Let’s talk about my tongue! In my attempts to try to explain to you just how my tongue feels of late, I’d like you to do a little experiment with me. Go to your kitchen and get a cheese grater - the smaller the better. Not a cheese slicer, but a grater/shredder. One of those metal thingies with the hundreds of sharp holes where you can slide a block of cheese over to create finely shredded cheese. Don’t worry if you don’t have any cheese on hand…it’s not necessary for the rest of the experiment. I’ll wait here while you go get the cheese grater.

Waiting….

waiting…

Got it? Okay. Now stick out your tongue as far as you can, lean forward and run it back and forth over that cheese grater. You will probably need to run it over the shredder about 25 times to get the proper effect. If there is blood that means it’s working! Way to go! Be sure to cover the entire top surface of your tongue, all the way as far back as you can go without gagging yourself. You’re almost there!

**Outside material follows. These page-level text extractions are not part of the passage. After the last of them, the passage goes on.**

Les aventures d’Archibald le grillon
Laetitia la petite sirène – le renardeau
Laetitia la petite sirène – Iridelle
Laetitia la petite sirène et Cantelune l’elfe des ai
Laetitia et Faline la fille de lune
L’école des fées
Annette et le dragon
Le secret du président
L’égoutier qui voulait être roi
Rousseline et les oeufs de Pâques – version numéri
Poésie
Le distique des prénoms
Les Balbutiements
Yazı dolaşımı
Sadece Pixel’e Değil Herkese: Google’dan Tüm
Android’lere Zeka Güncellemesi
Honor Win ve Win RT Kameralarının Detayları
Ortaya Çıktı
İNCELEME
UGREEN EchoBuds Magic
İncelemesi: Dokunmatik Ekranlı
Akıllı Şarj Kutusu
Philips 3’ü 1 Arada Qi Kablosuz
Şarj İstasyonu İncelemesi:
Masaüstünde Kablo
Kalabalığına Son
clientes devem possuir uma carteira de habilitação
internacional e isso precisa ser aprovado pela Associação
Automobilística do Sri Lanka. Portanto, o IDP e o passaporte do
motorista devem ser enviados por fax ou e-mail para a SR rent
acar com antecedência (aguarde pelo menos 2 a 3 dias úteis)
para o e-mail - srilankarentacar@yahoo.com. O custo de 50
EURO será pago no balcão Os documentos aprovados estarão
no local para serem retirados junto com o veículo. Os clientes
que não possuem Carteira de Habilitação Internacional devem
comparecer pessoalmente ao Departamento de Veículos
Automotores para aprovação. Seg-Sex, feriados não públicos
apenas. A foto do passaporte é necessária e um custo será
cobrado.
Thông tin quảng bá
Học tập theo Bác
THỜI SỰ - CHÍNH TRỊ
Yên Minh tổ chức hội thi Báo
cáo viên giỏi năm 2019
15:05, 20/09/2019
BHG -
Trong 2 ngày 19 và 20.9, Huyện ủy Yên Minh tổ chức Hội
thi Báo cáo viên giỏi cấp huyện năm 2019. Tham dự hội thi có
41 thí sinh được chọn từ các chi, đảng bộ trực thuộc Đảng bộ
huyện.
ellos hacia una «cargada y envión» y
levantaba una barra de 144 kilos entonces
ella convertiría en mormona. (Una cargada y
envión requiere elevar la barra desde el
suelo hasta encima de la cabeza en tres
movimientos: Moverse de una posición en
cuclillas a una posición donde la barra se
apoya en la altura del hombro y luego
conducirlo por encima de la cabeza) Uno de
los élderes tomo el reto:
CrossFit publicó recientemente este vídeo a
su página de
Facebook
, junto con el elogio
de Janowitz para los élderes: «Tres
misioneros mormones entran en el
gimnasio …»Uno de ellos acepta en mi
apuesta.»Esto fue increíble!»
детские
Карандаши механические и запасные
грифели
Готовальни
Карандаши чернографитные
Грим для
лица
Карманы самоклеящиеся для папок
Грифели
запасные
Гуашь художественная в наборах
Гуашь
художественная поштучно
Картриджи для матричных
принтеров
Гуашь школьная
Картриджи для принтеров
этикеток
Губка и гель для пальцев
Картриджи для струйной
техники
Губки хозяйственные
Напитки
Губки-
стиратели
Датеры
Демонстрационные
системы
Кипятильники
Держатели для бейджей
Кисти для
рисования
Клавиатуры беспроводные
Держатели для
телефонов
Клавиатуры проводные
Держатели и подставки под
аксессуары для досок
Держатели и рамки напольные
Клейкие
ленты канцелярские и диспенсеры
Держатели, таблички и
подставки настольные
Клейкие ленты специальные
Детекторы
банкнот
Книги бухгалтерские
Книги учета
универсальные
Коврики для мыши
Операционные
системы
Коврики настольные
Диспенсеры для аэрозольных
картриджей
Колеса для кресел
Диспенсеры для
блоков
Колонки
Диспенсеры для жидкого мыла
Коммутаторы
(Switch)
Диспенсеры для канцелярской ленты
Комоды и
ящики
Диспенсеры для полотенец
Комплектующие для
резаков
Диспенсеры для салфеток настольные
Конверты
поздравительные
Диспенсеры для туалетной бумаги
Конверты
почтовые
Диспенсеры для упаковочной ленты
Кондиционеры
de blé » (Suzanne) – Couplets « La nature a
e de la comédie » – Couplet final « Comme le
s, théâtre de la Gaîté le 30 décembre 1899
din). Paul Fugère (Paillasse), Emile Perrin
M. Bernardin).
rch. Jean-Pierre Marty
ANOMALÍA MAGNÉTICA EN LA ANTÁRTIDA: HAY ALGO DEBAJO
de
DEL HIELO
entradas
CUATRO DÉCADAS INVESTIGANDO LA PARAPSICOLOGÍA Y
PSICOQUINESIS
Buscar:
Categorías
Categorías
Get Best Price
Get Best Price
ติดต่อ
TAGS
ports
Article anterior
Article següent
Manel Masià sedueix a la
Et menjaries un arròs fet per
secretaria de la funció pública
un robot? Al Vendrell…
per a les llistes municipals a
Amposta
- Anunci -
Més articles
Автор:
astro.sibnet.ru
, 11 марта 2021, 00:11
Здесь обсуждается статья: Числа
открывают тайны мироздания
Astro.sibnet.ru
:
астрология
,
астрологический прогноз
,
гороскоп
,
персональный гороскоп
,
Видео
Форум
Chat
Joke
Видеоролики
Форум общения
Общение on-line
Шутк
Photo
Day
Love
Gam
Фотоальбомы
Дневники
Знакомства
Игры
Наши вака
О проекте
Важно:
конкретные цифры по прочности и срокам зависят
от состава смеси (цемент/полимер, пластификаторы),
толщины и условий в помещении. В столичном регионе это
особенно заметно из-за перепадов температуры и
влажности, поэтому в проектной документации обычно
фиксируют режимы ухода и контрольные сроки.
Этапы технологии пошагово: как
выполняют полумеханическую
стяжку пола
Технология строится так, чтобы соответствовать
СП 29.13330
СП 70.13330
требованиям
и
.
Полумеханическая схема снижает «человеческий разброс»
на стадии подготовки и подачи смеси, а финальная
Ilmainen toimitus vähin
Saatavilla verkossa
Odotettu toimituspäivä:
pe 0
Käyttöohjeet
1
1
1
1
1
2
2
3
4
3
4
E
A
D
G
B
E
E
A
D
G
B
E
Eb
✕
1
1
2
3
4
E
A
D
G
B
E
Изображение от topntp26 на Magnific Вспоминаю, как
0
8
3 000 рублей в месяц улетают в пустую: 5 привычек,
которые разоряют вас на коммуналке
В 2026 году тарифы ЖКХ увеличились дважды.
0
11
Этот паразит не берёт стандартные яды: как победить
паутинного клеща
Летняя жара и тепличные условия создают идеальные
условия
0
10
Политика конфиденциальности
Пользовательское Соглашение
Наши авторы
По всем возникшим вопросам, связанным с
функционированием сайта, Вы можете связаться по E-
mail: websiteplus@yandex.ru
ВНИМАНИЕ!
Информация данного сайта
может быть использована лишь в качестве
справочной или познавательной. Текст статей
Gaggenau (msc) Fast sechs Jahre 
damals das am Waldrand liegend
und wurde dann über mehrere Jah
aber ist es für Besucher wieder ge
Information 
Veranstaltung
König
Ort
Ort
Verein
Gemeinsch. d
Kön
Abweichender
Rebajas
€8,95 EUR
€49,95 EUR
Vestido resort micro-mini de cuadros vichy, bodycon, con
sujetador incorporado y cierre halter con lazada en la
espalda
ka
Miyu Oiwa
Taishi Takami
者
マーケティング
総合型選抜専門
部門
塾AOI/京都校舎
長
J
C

Once you’ve effectively shredded your entire tongue, go get a big bottle of rubbing alcohol and some salt and some lemon juice. Take turns pouring all three over your shredded tongue and FEEL THE BURN! It’s indescribable, isn’t it? Oooooo. It hurts!

And now you know how my tongue feels when I eat anything, no matter how bland or easy on the palate. It’s from the CAKE and to be perfectly honest, it is the least of my unsavory symptoms. Yes, the neuropathy is subsiding, though I tried to refill our coffee canister from the bag of ground coffee that we keep in the freezer this morning and my fingers almost fell off from extreme pain. Anyway, the nausea and acid reflux still comes and goes but I’ve learned to ignore it and persevere. The liver pain is still here but, again, I’m ignoring it and just trying to get through the days without taking extra pain medication. No I have not told my doctor about the tongue thing because she probably can’t do anything about it and even if she could it would probably only be prescribing another medication and I am running out of room in my medicine chest for any more prescription bottles! Sometimes, sucking on an ice cube soothes it — that is, until the neuropathy kicks in and it starts hurting in a whole new kind of way.

Anyway, I just thought I’d give you a taste (no pun intended!) of how awesome my tongue feels of late! That’s honestly the best way to describe it. I’m sorry about your tongue. Mine doesn’t bleed as much as yours probably is about now but don’t worry, your tongue will heal in no time!

This post is too long already and all over the freaking place. Sorry about that. That’s my mind lately. “I am Jack’s short attention span.” Now I have to go get a cavity filled in my mouth like a regular, healthy person. Horray!